Pourquoi est-ce important: Apple vante l’architecture de sécurité d’iOS depuis des années, mais la nature verrouillée rend difficile pour les chercheurs en sécurité d’inspecter le système d’exploitation et de détecter les signes d’une cyberattaque. C’est pourquoi même une entreprise de sécurité respectée comme Kaspersky peut passer des années dans l’ignorance d’une campagne de logiciels espions ciblant ses appareils d’entreprise.
La société russe de cybersécurité Kaspersky affirme avoir découvert une attaque « extrêmement complexe » qui affecte tous les iPhones exécutant iOS 15.7 ou des versions antérieures, mais semble viser principalement les appareils iOS appartenant à la direction de Kaspersky et aux employés clés.
Le moment du rapport coïncide avec les allégations publiques lancées par les services de renseignement russes contre leur homologue américain. Service fédéral de sécurité (FSB) du Kremlin réclamations qu’Apple a travaillé en étroite collaboration avec l’Agence de sécurité nationale (NSA), fournissant à cette dernière organisation une porte dérobée afin qu’elle puisse implanter des logiciels espions sur des milliers d’iPhones appartenant à des diplomates de la Russie, des membres de l’OTAN, d’Israël, de la Chine et de certains ex-soviétiques nations.
Kaspersky est au courant des allégations du FSB mais n’a pas été en mesure de vérifier s’il existe un lien entre les deux attaques. La société explique que si le logiciel espion décrit par le FSB semble être similaire à celui qu’il a trouvé sur les téléphones appartenant à ses cadres supérieurs et intermédiaires, l’agence russe n’a pas encore fourni d’analyse technique du logiciel malveillant en question.
Quant à Apple, la société a refusé de commenter les accusations mais a tenu à souligner que « nous n’avons jamais travaillé avec un gouvernement pour insérer une porte dérobée dans un produit Apple et ne le ferons jamais ».
Pour en revenir à la souche de logiciels espions repérée par Kaspersky, cela ressemble à un autre exemple d’attaque sans clic. Les chercheurs l’ont surnommée Triangulation pour souligner qu’elle fait partie d’une campagne d’intrusion furtive qui utilise Empreintes digitales sur toileg pour laisser un triangle jaune dans la mémoire des appareils cibles. Après avoir analysé le trafic de son propre réseau d’entreprise, l’entreprise a découvert que la campagne était toujours en cours et qu’elle était peut-être active depuis 2019.
La chaîne d’attaque commence lorsque les attaquants envoient aux victimes un message spécialement conçu via le service iMessage d’Apple. Une fois reçue, une pièce jointe malveillante dans le message lance automatiquement l’exploit sans que la personne en question n’ouvre le message ou la pièce jointe. Avant que la victime n’ait la possibilité de supprimer le message, le code malveillant exécuté via l’exploit aura déjà téléchargé le logiciel espion qui donne aux pirates un accès plus approfondi à l’appareil cible.
Les chercheurs de Kaspersky ont pu analyser les appareils infectés en récupérant les données des sauvegardes effectuées à l’aide du Mobile Verification Toolkit. Ils notent également que le malware qu’ils ont découvert ne persistera pas sur l’appareil après un redémarrage, bien qu’ils aient vu des preuves de réinfection pour certains des téléphones concernés.

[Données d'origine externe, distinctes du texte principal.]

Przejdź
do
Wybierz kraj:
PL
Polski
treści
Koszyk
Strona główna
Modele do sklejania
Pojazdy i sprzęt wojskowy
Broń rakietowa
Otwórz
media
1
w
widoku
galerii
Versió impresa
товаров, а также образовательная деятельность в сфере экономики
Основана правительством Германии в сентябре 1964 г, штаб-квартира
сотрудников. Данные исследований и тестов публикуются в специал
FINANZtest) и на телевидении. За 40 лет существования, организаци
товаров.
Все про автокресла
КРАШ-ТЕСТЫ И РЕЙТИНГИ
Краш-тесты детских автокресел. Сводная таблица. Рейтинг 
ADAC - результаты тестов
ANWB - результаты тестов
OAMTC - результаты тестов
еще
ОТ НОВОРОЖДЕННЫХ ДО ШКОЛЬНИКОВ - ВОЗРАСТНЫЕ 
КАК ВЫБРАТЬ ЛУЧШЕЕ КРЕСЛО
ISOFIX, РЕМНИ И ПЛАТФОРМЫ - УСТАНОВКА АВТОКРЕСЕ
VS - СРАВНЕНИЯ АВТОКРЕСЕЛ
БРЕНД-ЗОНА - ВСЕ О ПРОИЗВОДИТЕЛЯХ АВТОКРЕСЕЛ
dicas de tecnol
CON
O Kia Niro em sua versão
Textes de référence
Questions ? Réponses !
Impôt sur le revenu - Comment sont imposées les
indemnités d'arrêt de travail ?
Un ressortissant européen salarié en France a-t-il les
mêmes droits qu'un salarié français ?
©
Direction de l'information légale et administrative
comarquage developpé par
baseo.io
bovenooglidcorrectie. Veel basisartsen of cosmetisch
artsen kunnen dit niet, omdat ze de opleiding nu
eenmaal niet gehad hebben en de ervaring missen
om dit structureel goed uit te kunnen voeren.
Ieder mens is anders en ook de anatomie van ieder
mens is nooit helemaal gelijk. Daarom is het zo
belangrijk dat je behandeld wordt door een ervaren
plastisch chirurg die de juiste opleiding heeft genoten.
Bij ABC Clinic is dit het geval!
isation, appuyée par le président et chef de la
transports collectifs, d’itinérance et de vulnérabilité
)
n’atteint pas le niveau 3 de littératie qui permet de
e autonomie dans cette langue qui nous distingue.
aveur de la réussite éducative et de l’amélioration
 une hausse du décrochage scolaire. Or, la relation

Au moment de la rédaction, on ne sait pas quelles vulnérabilités sont utilisées dans la chaîne d’attaque. Cependant, Kaspersky pense que l’une des failles est une faille d’extension du noyau suivie sous CVE-2022-46690 qu’Apple a corrigé en décembre 2022 avec la sortie d’iOS/iPadOS 16.2. À l’époque, la société Cupertino a également commencé à distribuer iOS 15.7.2 à des appareils plus anciens avec des correctifs pour plusieurs vulnérabilités à haut risque et « activement exploitées ».
Il convient également de noter que les personnes qui pensent être exposées à des cyberattaques hautement ciblées peuvent utiliser une mesure de protection extrême appelée mode de verrouillage. Il s’agit d’une fonctionnalité facultative introduite par Apple avec iOS 16 macOS Ventura qui limite considérablement la surface d’attaque des pirates, le compromis étant que les applications, les sites Web et les fonctionnalités au niveau du système d’exploitation ne fonctionneront pas comme prévu.